None of this would be possible without an amazing staff of only 8 full-timers and contributions from many staff across all Institutes and Centers of NIH:
Leigh Finnegan left us to start medical school at the University of Pennsylvania;
Tonya Scott joined us to take up the many tasks undertaken by Leigh;
Beth Russell, a AAAS fellow, left us to take up position at NSF;
Lisa Dunnebacke joined us to be our communications specialist taking over from Beth;
Sonynka Ngosso joined us as our new scientific program analyst and also oversees the various committee management needs;
Audie Atienza came to us to launch the Open Science Prize and then went off to the private sector; and
Vivien Bonazzi, Michelle Dunn, Angel Horton, Mark Guyer, and Jennie Larkin continued their good work.

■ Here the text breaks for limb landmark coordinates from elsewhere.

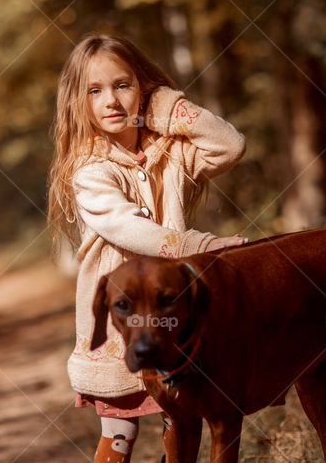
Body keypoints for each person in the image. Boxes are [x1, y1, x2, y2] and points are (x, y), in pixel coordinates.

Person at [46, 33, 248, 462]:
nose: (112, 101)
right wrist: (199, 245)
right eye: (94, 91)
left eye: (123, 85)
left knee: (180, 417)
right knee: (120, 428)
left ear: (143, 88)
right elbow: (129, 229)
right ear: (77, 103)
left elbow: (230, 145)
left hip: (168, 313)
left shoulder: (170, 151)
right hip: (120, 315)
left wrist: (167, 109)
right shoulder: (89, 169)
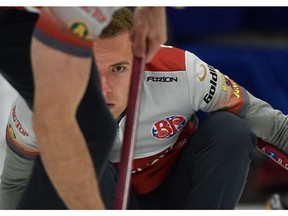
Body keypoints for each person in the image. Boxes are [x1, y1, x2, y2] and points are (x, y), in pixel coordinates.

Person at [1, 7, 288, 209]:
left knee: (232, 130)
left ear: (142, 58)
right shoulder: (41, 100)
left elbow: (265, 121)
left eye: (118, 68)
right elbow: (14, 184)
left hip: (181, 192)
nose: (104, 88)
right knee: (82, 157)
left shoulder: (182, 71)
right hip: (103, 198)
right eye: (91, 69)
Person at [0, 7, 167, 209]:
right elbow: (54, 122)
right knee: (84, 126)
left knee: (91, 126)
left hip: (21, 15)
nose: (105, 88)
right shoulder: (83, 10)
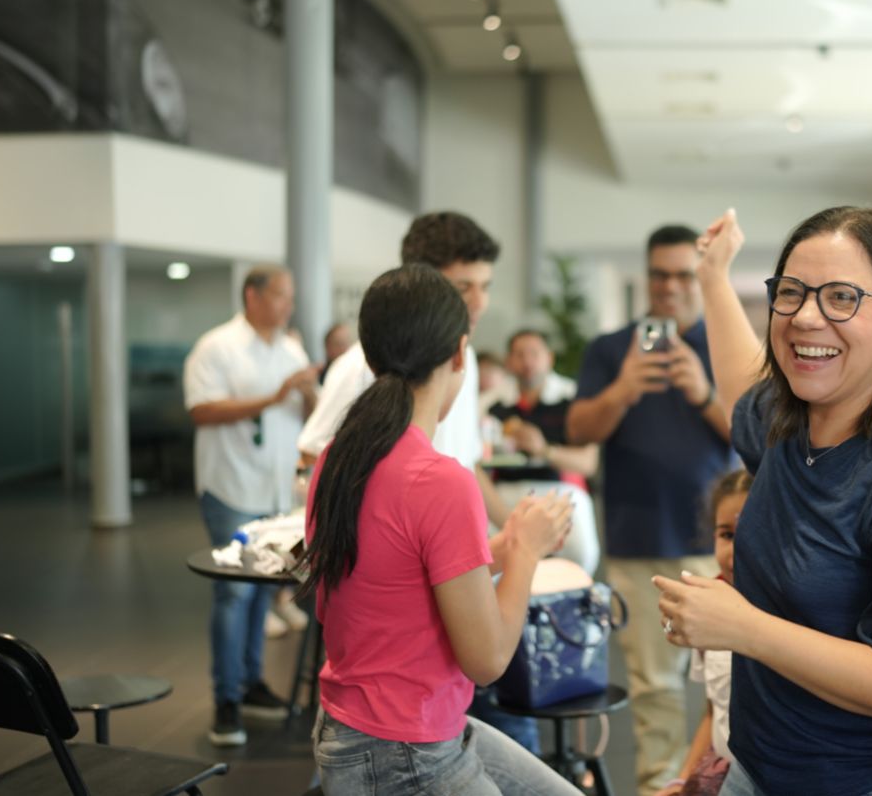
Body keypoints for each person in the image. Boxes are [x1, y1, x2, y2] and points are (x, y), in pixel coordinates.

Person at [656, 207, 872, 795]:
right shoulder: (790, 424)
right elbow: (739, 390)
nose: (805, 317)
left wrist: (746, 629)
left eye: (841, 297)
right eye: (791, 293)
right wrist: (713, 277)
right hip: (766, 766)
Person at [299, 264, 579, 796]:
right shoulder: (439, 480)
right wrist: (524, 550)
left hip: (367, 727)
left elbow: (400, 574)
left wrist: (501, 544)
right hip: (403, 748)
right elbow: (488, 660)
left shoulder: (339, 458)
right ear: (459, 354)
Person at [566, 224, 736, 795]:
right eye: (660, 274)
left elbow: (759, 438)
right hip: (637, 538)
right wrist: (623, 389)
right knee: (655, 688)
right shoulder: (611, 350)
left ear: (701, 277)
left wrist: (703, 393)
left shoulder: (726, 346)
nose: (670, 287)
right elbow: (579, 428)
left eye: (684, 274)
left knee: (736, 684)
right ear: (646, 277)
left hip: (723, 543)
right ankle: (660, 790)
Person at [183, 264, 319, 746]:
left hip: (276, 491)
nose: (288, 305)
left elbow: (306, 413)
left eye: (291, 296)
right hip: (231, 487)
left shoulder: (290, 347)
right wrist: (274, 396)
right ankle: (226, 700)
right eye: (280, 295)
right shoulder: (217, 346)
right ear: (253, 296)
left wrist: (304, 394)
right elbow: (201, 410)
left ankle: (252, 682)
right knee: (234, 593)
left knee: (265, 592)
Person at [655, 469, 752, 796]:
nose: (734, 550)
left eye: (750, 532)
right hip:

2016 will, we believe, see the first newsworthy developments from BD2K as well as furthering our training and workforce development efforts with a further emphasis on diversity. It will also be a time when we revisit each of the 27 Institutes and Centers of NIH to determine their data-related pain points to see what we might do collectively. A pain point we already identified in 2015 was that of sustainability of the data-related enterprise. A program management working group, one of a number of working groups, began an inventory of major resources and an exploration for how we might more efficiently manage such resources in the future. Beyond sustaining is the need to more effectively use the output of the biomedical digital enterprise. In 2015 we spoke of the FAIR principles – the ability to Find, Access, Interoperate, and Reuse the various forms of digital output – data, standards, software, courseware, narrative, etc. We proposed the Commons concept as a virtual shared space in which such digital output could be sustained and made FAIR. A number of awards were made to populate and evaluate the Commons as a series of pilots. 2016 will see these in full swing with a focus towards the end of the year on plans to evaluate the Commons.
A hallmark of our efforts is to be as transparent and open as possible. As such we welcome your input and sincerely hope that 2016 is a good year for however you contribute to data science and its impact on healthcare. Onwards.